Fragment strony:
####################

Straszno-śmieszne zaproszenia na Halloween

Halloween jest u nas oczywistością. Musi być i już. Wcześniej nie przepadałam za tym świętem. Nie bawiło przyglądanie się dorosłym paradującym w upiornych strojach po ulicach Londynu – często z dużą ilością promili we krwi. Być może obejrzałam też za dużo horrorów w dzieciństwie :).
Zaproszenia na Halloween dla wszystkich sceptyków
Za to w wersji dziecięcej Halloween mnie oczarowało. Czepiają się, że nie nasze itd.? Ale i choinka nie nasza, i chrześcijaństwo, i Kopciuszek, Królewna Śnieżka, św. Mikołaj, wiele zwyczajów, potraw, a nawet pomidory i ziemniaki . Wszystko przyszło z “obcych kultur”. Tworzymy więc własną wersję Halloween, bo w naszej kulturze nie stworzono dla dzieci czegoś podobnego – tej mieszanki trochę strasznej, trochę śmiesznej i bardzo magicznej. A to jest bardzo pociągające dla dzieci, które uwielbiają się bać, bawić i żyć w świecie magii. Każde dziecko w innych proporcjach i w inny sposób.
Kim będę na Halloween?
Mieliśmy rodzinne ognisko pod koniec sierpnia. Po zmierzchu dzieciaki zaczęły wymyślać straszne rzeczy i przypomniały sobie o Halloween. Siena lubi czarownice. Ale czarownice są straszne i nie lubią dzieci – powiedziała ciocia. – To ja będę taką straszną czarownicą, co nie lubi dzieci i nie lubi dorosłych!
Jak powstały nasze zaproszenia na Halloween?
Siena ma urodziny dwa dni przed Halloween. Jako prawie czterolatka przeżywa je pierwszy raz świadomie, planując i wymyślając. Oczywiście muszą być w stylu Halloween. Robimy małe, kameralne przyjęcie z paroma dziećmi. U nas w domu to wydarzenie jest przeżywane od miesiąca :). Zaproponowałam więc, że roześlemy zaproszenia do dzieci. Nie trzeba było dwa razy mówić 🙂 🙂 .
Starałam się, aby mój udział był jak najmniejszy.
– Siena, w jakim chcesz kolorze?
– W fioletowym. Daj mi farbę.
To oczywiste, że w fioletowym, bo to jej ulubiony kolor. Fajnie, że jest też halloweenowy :). Wyjęłam fioletową akwarelkę wodną.
Dałam trzy arkusze lepszego papieru (grubsze kartki do akwarelek), a Siena zamalowała je swoim zwyczajem (ramka, krzyż, gwiazda i zamalowanie). Wyszły malownicze powierzchnie – nierówne, poplamione – idealnie w klimatach, zaproszenia na halloween zapowiadają się dobrze :).

####################

Dostarczony materiał:
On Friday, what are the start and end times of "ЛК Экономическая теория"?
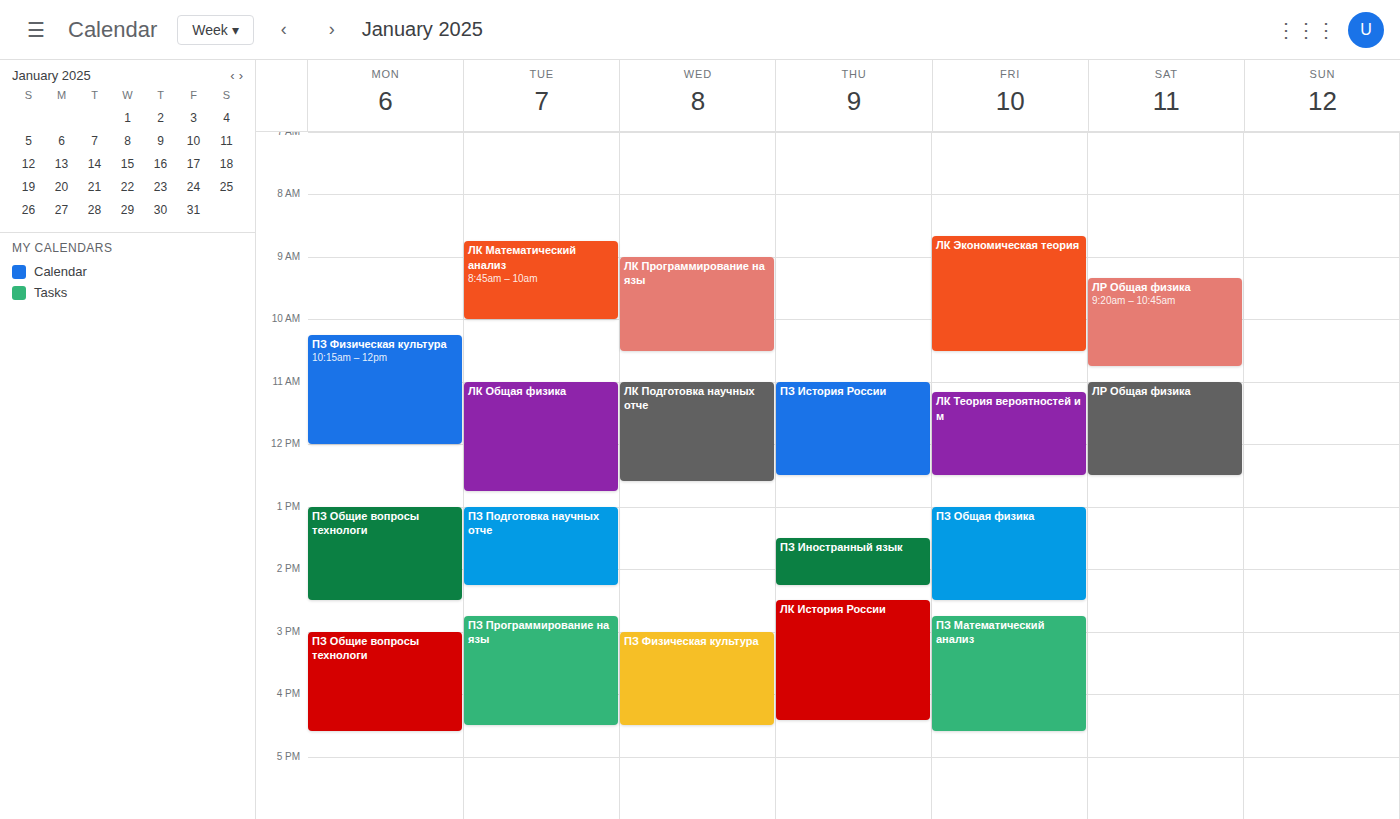
8:40 AM to 10:30 AM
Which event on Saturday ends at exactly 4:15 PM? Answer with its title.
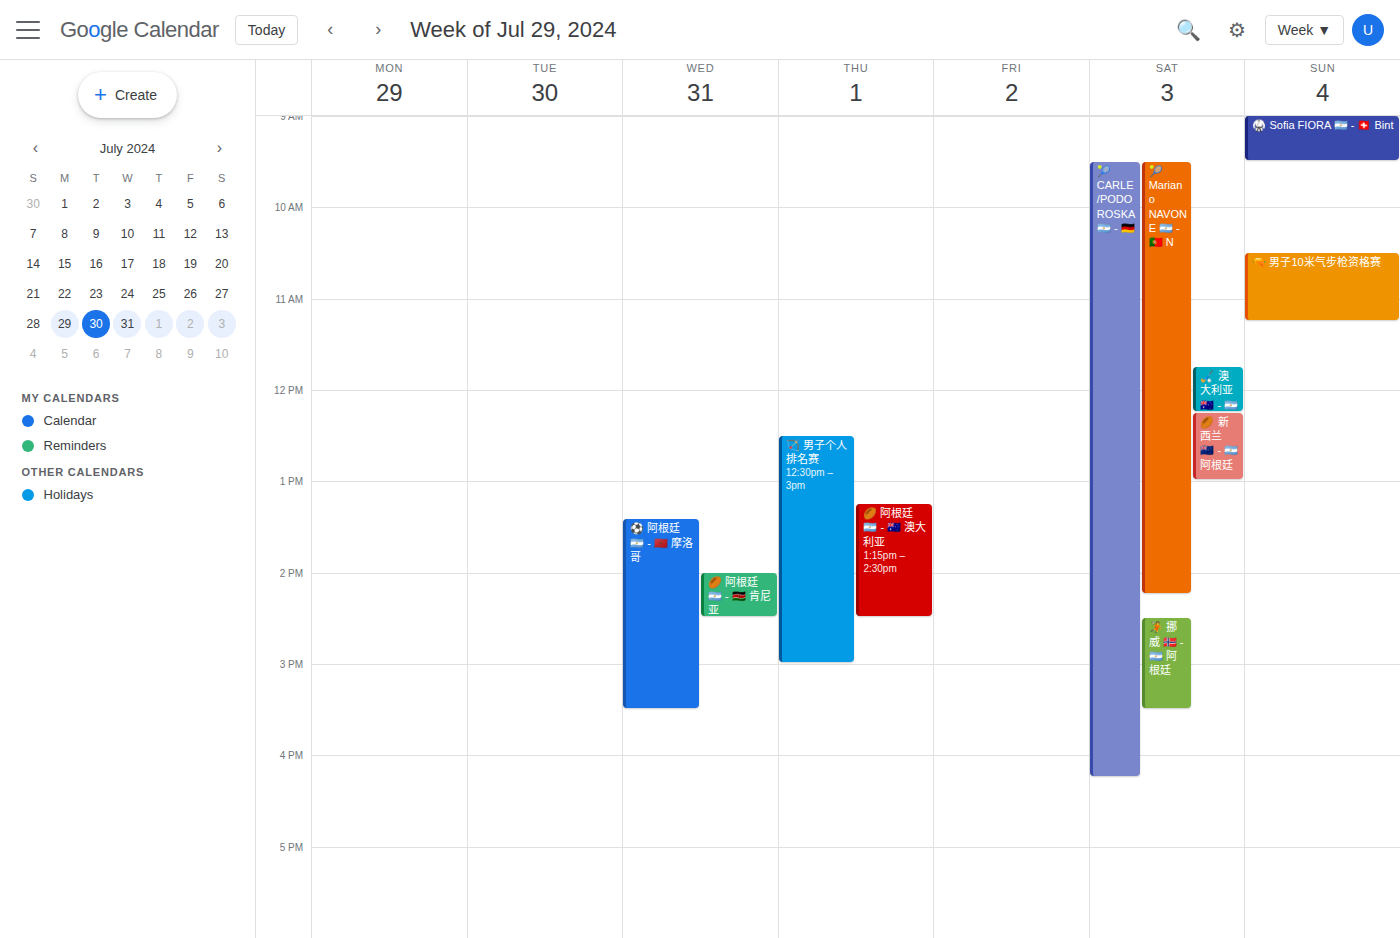
"🎾 CARLE/PODOROSKA 🇦🇷 - 🇩🇪"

####################

Zadania:
a. Przepisz z tekstu o zaproszeniach na Halloween fragment między „Siena ma urodziny” a „mówić 🙂 🙂 .” włącznie.
b. Dopisz ciąg dalszy tekstu o zaproszeniach na Halloween, zaczynając zaraz po jego ostatnim zdaniu.

Oczekiwane wyniki:
a.
Siena ma urodziny dwa dni przed Halloween. Jako prawie czterolatka przeżywa je pierwszy raz świadomie, planując i wymyślając. Oczywiście muszą być w stylu Halloween. Robimy małe, kameralne przyjęcie z paroma dziećmi. U nas w domu to wydarzenie jest przeżywane od miesiąca :). Zaproponowałam więc, że roześlemy zaproszenia do dzieci. Nie trzeba było dwa razy mówić 🙂 🙂 .

b.
Ja przecięłam kartki na pół i zgięłam, by przybrały formę zaproszenia.
Ozdabiamy straszno – śmiesznie
– A jakie chcesz na nich obrazki? Może narysujemy i wytniemy?
– Kapelusze czarownicy!
Poszukałam w internecie zarys fajnego kapelusza i narysowałam podobny. Siena nie dała mi czasu – musiałam jej oddać szybko szablon. Dwa dni trwało wycinanie kapeluszy (samodzielne). Potem były malowane czarną temperą (można też plakatówką, akwarelką itd.).
– Mam też brokat. – specjalnie podpuściłam Sienę, bo wiem, że go uwielbia. Chowam zapasy, bo inaczej w pół godziny byłoby po brokacie – kapelusze wyglądają jednak świetnie, gdy połyskują. W głowie obmyślałam tekst zaproszenia. Jeden z gości jest bardziej wrażliwy na straszności, więc lepiej je złagodzić śmiesznościami. Siena jakby czytała w moich myślach, reagując na słowo brokat i moje plany w głowie:
– To będzie takie też ładne Halloween. I straszne… i ładne … i śmieszne … i okropne … i dziwne. – Ostatnio doszło jeszcze słowo upiorne. Ile to przymiotników! Zawarłyśmy je w zaproszeniu.
Mieliśmy w zapasach kółeczka papierowe po czekoladkach. Widziałam gdzieś nietoperze z takich kółeczek. Przecięłam na pół te na skrzydełka i ułożyłam na tylnej stronie zaproszeń. Malowaniem, klejeniem, doklejaniem oczek i rysowaniem buzi oraz uszu zajęła się Siena. Wyszły bardzo śmieszne, trochę „spasione” nietoperze :).
– Czy jeszcze czymś ozdabiamy? Akurat miałyśmy confetti – pajączki, dynie itd. Pająki okazały się bardziej atrakcyjne i były przyklejane całymi gromadami. Postarałam się, by nie obsiadły wszystkich zaproszeń 🙂 (taka mała interwencja w trosce o małego, wrażliwego gościa).
Napisałam słowo Zaproszenie, które o wiele ciekawiej wygląda „poprawione” dziecięcą rączką (srebrnym flamastrem) – bardziej halloweenowo.
Halloween nie takie straszne
I tak powstały nasze piękne zaproszenia na Halloween. Jestem z nich naprawdę dumna. Są unikatowe, nawet każde oddzielnie jest trochę inne. Maja charakter, nie są płaskie i po prostu lubię na nie patrzeć. Na szczęście przygotowałyśmy jedno … dla nas :)).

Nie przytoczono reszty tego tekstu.